→ **Task instructions**
Search the material below for the word "simple" and copy every line in which it occurs.

(Beginning of Task data)

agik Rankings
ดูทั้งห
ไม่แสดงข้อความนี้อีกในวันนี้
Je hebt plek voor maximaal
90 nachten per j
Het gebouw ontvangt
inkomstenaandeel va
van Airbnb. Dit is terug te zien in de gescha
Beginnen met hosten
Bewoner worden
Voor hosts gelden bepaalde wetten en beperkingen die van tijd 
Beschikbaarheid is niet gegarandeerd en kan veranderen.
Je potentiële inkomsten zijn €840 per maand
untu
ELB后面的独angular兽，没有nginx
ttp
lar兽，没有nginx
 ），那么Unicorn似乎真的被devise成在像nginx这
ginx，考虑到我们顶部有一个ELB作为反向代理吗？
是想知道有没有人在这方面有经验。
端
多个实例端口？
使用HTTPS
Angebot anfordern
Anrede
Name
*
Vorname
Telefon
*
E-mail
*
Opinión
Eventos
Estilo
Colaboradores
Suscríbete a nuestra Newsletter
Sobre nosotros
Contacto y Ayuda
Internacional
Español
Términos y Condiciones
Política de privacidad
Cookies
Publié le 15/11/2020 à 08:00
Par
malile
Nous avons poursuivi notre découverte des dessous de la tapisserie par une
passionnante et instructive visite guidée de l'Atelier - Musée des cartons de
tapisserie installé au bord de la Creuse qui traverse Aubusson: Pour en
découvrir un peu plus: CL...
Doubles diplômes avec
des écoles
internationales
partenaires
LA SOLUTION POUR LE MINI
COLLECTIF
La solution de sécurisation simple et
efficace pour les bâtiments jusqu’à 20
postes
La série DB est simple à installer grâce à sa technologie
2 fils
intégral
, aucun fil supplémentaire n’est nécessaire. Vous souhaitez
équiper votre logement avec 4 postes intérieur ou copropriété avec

(End of Task data)

→ **Written solution**
La solution de sécurisation simple et
La série DB est simple à installer grâce à sa technologie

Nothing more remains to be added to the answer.